The war on mangroves in Tauranga is to be stepped up, with plans to remove seedlings from 600ha of Tauranga Harbour and level another 24ha of mature mangroves.
But it won't be won without a fight. Veteran Tauranga environmentalist Basil Graeme has promised to oppose the Bay of Plenty Regional Council when it applies for consent to clear mangroves from six estuary and harbour locations.
He was furious that an independent commissioner had decided that the consent to mechanically remove the seedlings did not require public notification.
Mr Graeme has been given a confidence boost by his recent Environment Court action in which Judge Jeff Smith was not impressed by what he saw in some areas where the council had cleared mature mangroves.
Judge Smith said it could not be assumed that consent would continue to be granted in the same way in the future.
"There must be some justification to remove mangroves beyond a mere public dislike," he said.
The council also won consent to use scrub bars and mulchers to remove mangrove stumps from the 110ha already cleared of mangroves.
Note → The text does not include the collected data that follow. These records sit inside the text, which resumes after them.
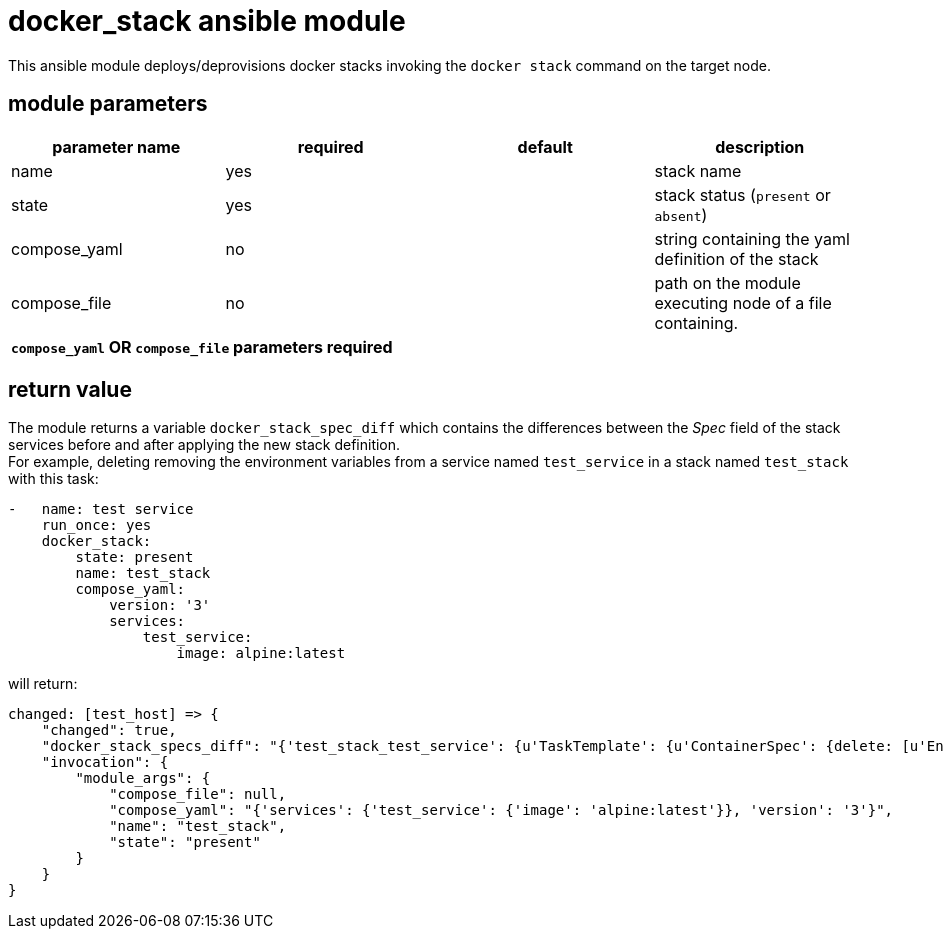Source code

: docker_stack ansible module
===========================

This ansible module deploys/deprovisions docker stacks invoking
the `docker stack` command on the target node.

module parameters
-----------------

[options="header"]
|======================
|parameter name | required | default | description
|name           | yes      |         | stack name
|state          | yes      |         | stack status (`present` or `absent`)
|compose_yaml   | no       |         | string containing the yaml definition of the stack
|compose_file   | no       |         | path on the module executing node of a file containing. 
4+^| *`compose_yaml` OR `compose_file` parameters required*
|======================

return value
------------
The module returns a variable `docker_stack_spec_diff` which contains
the differences between the 'Spec' field of the stack services before
and after applying the new stack definition. +
For example, deleting removing the environment variables from a service
named `test_service` in a stack named `test_stack` with this task:

----
-   name: test service
    run_once: yes
    docker_stack:
        state: present
        name: test_stack
        compose_yaml:
            version: '3'
            services:
                test_service:
                    image: alpine:latest
----

will return:
----
changed: [test_host] => {
    "changed": true,
    "docker_stack_specs_diff": "{'test_stack_test_service': {u'TaskTemplate': {u'ContainerSpec': {delete: [u'Env']}}}}",
    "invocation": {
        "module_args": {
            "compose_file": null,
            "compose_yaml": "{'services': {'test_service': {'image': 'alpine:latest'}}, 'version': '3'}",
            "name": "test_stack",
            "state": "present"
        }
    }
}
----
Council says the stumps were being exposed as sediment and mud was flushed out of the estuary.
Part of Mr Graeme's motivation to appeal the council's mangrove management rules was that the original 110ha of cutting and mulching had damaged the harbour's ecosystem.
Judge Smith agreed, saying in several places it was difficult to understand the amenity, recreational or access basis for the removal of large tracts of mangroves.
In some areas it had released sediments that joined those within the harbour until they settled out in another position.
"In many cases it had made no difference to the sediments which had simply remained in place without the mangroves."
Areas of particular concern were portions of Omokoroa Peninsula and the area between James Cook Drive and Waitaha Rd at Welcome Bay.
Judge Smith noted other areas where the removal of mangroves had at least partially succeeded in the return to a sandier base, notably the Waikareao Estuary fronting Judea Marae and at Welcome Bay's Tye Park. He put this down to the effects of streams and their openness to wind and wave action.
He said he could not see the previous consents to clear mangroves as being the correct application of the council's Regional Policy Statement.
"We suspect that these decisions have been driven by the lack of opposition and desire to support estuary care groups."
Mr Graeme said that although Judge Smith did not support all his arguments, there were important precedents in the judgment that would improve protection for mangroves.
He said the judge accepted expert evidence that there was no ecological benefit from clearing mangroves.
Judge Smith said there would be cases where removing mangroves was justified for amenity, recreational, access or cultural reasons. "These will need to be considered in the context of the ecological values of the mangroves and any ecological effects, both positive and negative."
The regional council intends to change the way it clears mature mangroves. Instead of the cut and mulch method in which debris was left scattered over the surface of the estuaries, it will use a root rake and remove the mangroves on a barge to be mulched on land.
The council's natural resource group manager Warwick Murray said an independent commissioner had decided to issue the stump removal consent without public notification. A decision on the consent for the seedling removal was expected soon.